Data supplied below:

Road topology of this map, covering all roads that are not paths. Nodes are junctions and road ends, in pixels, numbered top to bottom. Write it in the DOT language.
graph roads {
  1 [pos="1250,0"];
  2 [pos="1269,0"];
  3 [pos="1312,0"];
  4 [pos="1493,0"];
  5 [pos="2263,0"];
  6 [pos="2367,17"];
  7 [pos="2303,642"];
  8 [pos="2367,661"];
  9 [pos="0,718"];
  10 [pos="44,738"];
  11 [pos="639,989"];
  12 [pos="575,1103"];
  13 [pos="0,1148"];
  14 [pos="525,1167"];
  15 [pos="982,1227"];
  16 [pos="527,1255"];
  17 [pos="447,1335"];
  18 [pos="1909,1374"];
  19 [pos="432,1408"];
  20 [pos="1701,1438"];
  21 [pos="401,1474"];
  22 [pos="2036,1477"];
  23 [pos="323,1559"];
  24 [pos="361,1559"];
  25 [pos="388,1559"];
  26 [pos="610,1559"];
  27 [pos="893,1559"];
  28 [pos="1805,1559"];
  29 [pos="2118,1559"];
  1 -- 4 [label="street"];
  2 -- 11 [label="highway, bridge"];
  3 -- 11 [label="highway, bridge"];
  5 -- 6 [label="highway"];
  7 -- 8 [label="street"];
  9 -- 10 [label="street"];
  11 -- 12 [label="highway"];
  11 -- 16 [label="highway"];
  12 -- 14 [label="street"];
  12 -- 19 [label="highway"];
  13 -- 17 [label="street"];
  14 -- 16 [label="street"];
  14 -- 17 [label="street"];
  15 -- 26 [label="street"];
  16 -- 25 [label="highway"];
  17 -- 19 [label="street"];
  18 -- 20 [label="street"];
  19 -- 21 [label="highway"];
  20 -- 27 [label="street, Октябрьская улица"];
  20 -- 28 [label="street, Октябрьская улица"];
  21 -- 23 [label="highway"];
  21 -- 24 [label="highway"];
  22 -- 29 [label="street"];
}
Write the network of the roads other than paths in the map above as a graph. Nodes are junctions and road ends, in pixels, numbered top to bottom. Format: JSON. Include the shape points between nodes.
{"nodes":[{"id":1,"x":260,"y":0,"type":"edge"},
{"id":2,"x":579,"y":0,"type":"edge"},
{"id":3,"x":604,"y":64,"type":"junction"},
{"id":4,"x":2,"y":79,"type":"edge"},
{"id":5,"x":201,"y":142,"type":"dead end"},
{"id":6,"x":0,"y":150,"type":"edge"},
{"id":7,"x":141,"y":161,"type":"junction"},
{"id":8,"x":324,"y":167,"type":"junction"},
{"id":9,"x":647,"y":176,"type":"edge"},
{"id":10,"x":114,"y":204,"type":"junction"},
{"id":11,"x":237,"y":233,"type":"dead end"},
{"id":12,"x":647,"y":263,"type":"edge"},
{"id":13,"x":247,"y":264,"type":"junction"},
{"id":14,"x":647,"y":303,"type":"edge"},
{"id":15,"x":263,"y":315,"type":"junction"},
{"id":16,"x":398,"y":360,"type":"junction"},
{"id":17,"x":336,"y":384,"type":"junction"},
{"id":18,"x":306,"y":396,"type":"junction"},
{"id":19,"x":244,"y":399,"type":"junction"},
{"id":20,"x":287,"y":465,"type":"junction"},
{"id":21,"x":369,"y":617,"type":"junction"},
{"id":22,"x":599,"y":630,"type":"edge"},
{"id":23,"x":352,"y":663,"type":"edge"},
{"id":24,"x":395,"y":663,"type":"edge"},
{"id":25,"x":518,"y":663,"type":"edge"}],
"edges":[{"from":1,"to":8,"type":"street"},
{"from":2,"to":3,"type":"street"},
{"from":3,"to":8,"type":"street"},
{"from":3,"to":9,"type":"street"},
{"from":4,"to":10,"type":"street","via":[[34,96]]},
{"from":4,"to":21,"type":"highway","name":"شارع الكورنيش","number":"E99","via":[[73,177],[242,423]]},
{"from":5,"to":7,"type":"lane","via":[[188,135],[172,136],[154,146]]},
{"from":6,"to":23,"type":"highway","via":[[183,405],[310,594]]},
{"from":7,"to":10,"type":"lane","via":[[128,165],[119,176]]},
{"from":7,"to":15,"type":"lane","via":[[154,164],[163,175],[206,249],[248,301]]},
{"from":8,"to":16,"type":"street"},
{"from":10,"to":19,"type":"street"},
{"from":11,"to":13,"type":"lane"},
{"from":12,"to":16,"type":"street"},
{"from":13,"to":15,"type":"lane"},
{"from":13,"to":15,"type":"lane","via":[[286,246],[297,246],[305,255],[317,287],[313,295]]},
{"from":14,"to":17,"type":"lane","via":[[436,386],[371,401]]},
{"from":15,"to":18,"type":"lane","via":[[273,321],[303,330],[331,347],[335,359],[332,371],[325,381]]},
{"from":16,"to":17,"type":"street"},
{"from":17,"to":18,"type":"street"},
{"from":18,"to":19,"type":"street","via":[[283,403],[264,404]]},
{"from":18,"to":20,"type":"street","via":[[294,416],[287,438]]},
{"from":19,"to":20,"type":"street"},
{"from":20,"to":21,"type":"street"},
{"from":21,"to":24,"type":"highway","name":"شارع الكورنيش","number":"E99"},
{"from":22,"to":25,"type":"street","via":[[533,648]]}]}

End of Data supplied.

Once you have read the records above, set every one of them down again exactly.

Road topology of this map, covering all roads that are not paths. Nodes are junctions and road ends, in pixels, numbered top to bottom. Write it in the DOT language.
graph roads {
  1 [pos="1250,0"];
  2 [pos="1269,0"];
  3 [pos="1312,0"];
  4 [pos="1493,0"];
  5 [pos="2263,0"];
  6 [pos="2367,17"];
  7 [pos="2303,642"];
  8 [pos="2367,661"];
  9 [pos="0,718"];
  10 [pos="44,738"];
  11 [pos="639,989"];
  12 [pos="575,1103"];
  13 [pos="0,1148"];
  14 [pos="525,1167"];
  15 [pos="982,1227"];
  16 [pos="527,1255"];
  17 [pos="447,1335"];
  18 [pos="1909,1374"];
  19 [pos="432,1408"];
  20 [pos="1701,1438"];
  21 [pos="401,1474"];
  22 [pos="2036,1477"];
  23 [pos="323,1559"];
  24 [pos="361,1559"];
  25 [pos="388,1559"];
  26 [pos="610,1559"];
  27 [pos="893,1559"];
  28 [pos="1805,1559"];
  29 [pos="2118,1559"];
  1 -- 4 [label="street"];
  2 -- 11 [label="highway, bridge"];
  3 -- 11 [label="highway, bridge"];
  5 -- 6 [label="highway"];
  7 -- 8 [label="street"];
  9 -- 10 [label="street"];
  11 -- 12 [label="highway"];
  11 -- 16 [label="highway"];
  12 -- 14 [label="street"];
  12 -- 19 [label="highway"];
  13 -- 17 [label="street"];
  14 -- 16 [label="street"];
  14 -- 17 [label="street"];
  15 -- 26 [label="street"];
  16 -- 25 [label="highway"];
  17 -- 19 [label="street"];
  18 -- 20 [label="street"];
  19 -- 21 [label="highway"];
  20 -- 27 [label="street, Октябрьская улица"];
  20 -- 28 [label="street, Октябрьская улица"];
  21 -- 23 [label="highway"];
  21 -- 24 [label="highway"];
  22 -- 29 [label="street"];
}
Write the network of the roads other than paths in the map above as a graph. Nodes are junctions and road ends, in pixels, numbered top to bottom. Format: JSON. Include the shape points between nodes.
{"nodes":[{"id":1,"x":260,"y":0,"type":"edge"},
{"id":2,"x":579,"y":0,"type":"edge"},
{"id":3,"x":604,"y":64,"type":"junction"},
{"id":4,"x":2,"y":79,"type":"edge"},
{"id":5,"x":201,"y":142,"type":"dead end"},
{"id":6,"x":0,"y":150,"type":"edge"},
{"id":7,"x":141,"y":161,"type":"junction"},
{"id":8,"x":324,"y":167,"type":"junction"},
{"id":9,"x":647,"y":176,"type":"edge"},
{"id":10,"x":114,"y":204,"type":"junction"},
{"id":11,"x":237,"y":233,"type":"dead end"},
{"id":12,"x":647,"y":263,"type":"edge"},
{"id":13,"x":247,"y":264,"type":"junction"},
{"id":14,"x":647,"y":303,"type":"edge"},
{"id":15,"x":263,"y":315,"type":"junction"},
{"id":16,"x":398,"y":360,"type":"junction"},
{"id":17,"x":336,"y":384,"type":"junction"},
{"id":18,"x":306,"y":396,"type":"junction"},
{"id":19,"x":244,"y":399,"type":"junction"},
{"id":20,"x":287,"y":465,"type":"junction"},
{"id":21,"x":369,"y":617,"type":"junction"},
{"id":22,"x":599,"y":630,"type":"edge"},
{"id":23,"x":352,"y":663,"type":"edge"},
{"id":24,"x":395,"y":663,"type":"edge"},
{"id":25,"x":518,"y":663,"type":"edge"}],
"edges":[{"from":1,"to":8,"type":"street"},
{"from":2,"to":3,"type":"street"},
{"from":3,"to":8,"type":"street"},
{"from":3,"to":9,"type":"street"},
{"from":4,"to":10,"type":"street","via":[[34,96]]},
{"from":4,"to":21,"type":"highway","name":"شارع الكورنيش","number":"E99","via":[[73,177],[242,423]]},
{"from":5,"to":7,"type":"lane","via":[[188,135],[172,136],[154,146]]},
{"from":6,"to":23,"type":"highway","via":[[183,405],[310,594]]},
{"from":7,"to":10,"type":"lane","via":[[128,165],[119,176]]},
{"from":7,"to":15,"type":"lane","via":[[154,164],[163,175],[206,249],[248,301]]},
{"from":8,"to":16,"type":"street"},
{"from":10,"to":19,"type":"street"},
{"from":11,"to":13,"type":"lane"},
{"from":12,"to":16,"type":"street"},
{"from":13,"to":15,"type":"lane"},
{"from":13,"to":15,"type":"lane","via":[[286,246],[297,246],[305,255],[317,287],[313,295]]},
{"from":14,"to":17,"type":"lane","via":[[436,386],[371,401]]},
{"from":15,"to":18,"type":"lane","via":[[273,321],[303,330],[331,347],[335,359],[332,371],[325,381]]},
{"from":16,"to":17,"type":"street"},
{"from":17,"to":18,"type":"street"},
{"from":18,"to":19,"type":"street","via":[[283,403],[264,404]]},
{"from":18,"to":20,"type":"street","via":[[294,416],[287,438]]},
{"from":19,"to":20,"type":"street"},
{"from":20,"to":21,"type":"street"},
{"from":21,"to":24,"type":"highway","name":"شارع الكورنيش","number":"E99"},
{"from":22,"to":25,"type":"street","via":[[533,648]]}]}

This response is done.